Sempre tendo a arquitetura como eixo, João Batista Vilanova Artigas (1915-1985) foi um pensador e ativista da educação, da política e do urbanismo. Tentar dar conta de todas as facetas sobrepostas do arquiteto é um dos desafios das atividades marcadas para este ano de seu centenário.

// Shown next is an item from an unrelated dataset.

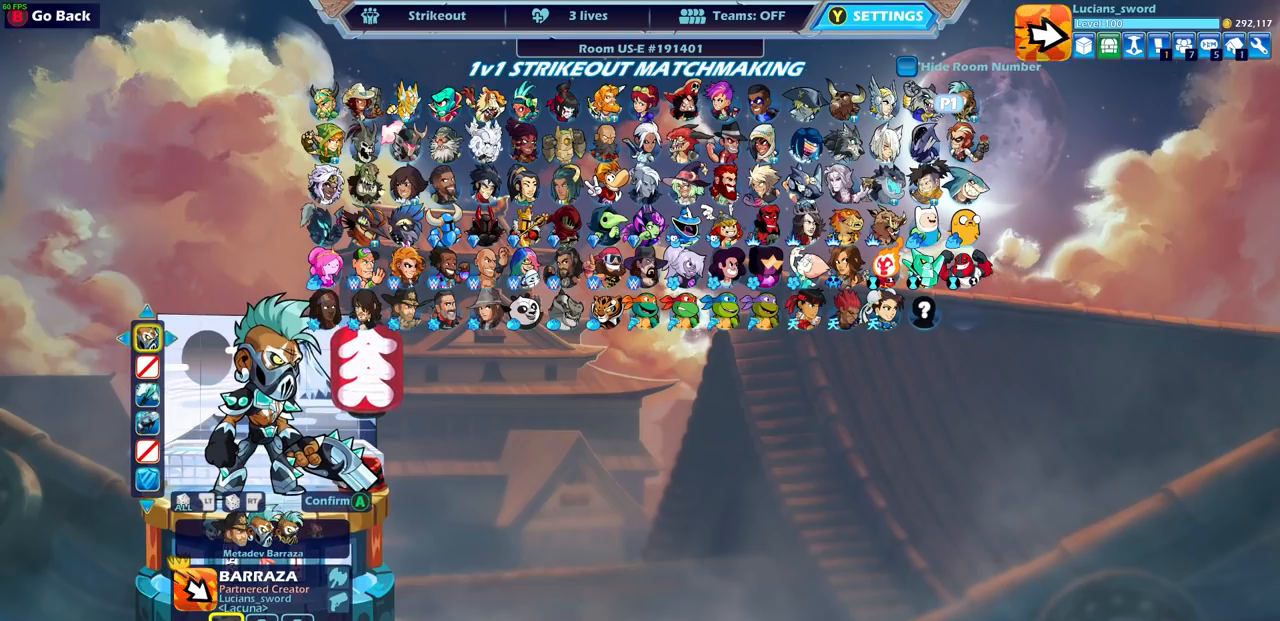
{"buttons": [], "left_stick": "center", "right_stick": "center", "events": []}
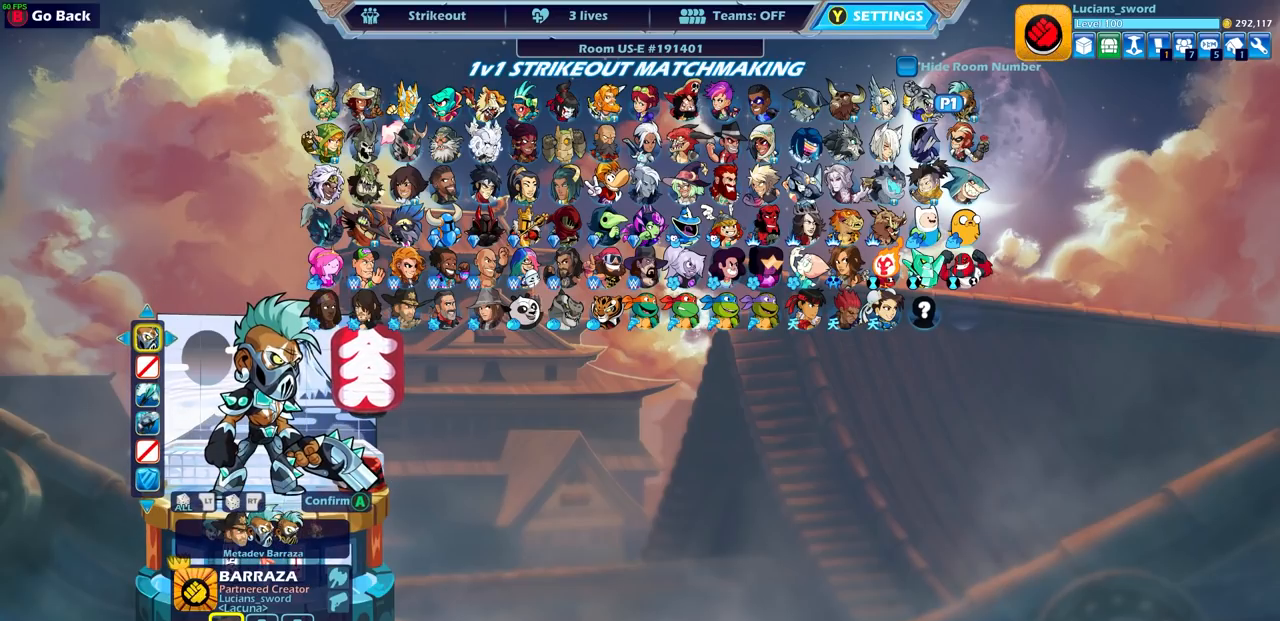
{"buttons": [], "left_stick": "center", "right_stick": "center", "events": []}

Vilanova Artigas - Reprodução

No âmbito acadêmico, estudiosos de Artigas discutem a obra do arquiteto com vários métodos, criticamente, e algumas vezes divergem entre si, mas todos os entrevistados por esta reportagem concordam num ponto: a urgência de recuperar uma arquitetura relacionada diretamente às questões culturais e urbanas, como a praticada por ele. “Esse talvez seja o principal legado de Artigas: pensar a cidade em suas implicações sociais e políticas, e não apenas como um objeto a ser desenhado”, diz Leandro Medrano, professor da Faculdade de Arquitetura e Urbanismo da Universidade de São Paulo (FAU-USP) e autor, com Luiz Recamán, do livro Vilanova Artigas – Habitação e cidade na modernização brasileira (Editora da Unicamp), que pretende buscar na obra do arquiteto entre as décadas de 1940 e 1970 sua ideia de cidade possível.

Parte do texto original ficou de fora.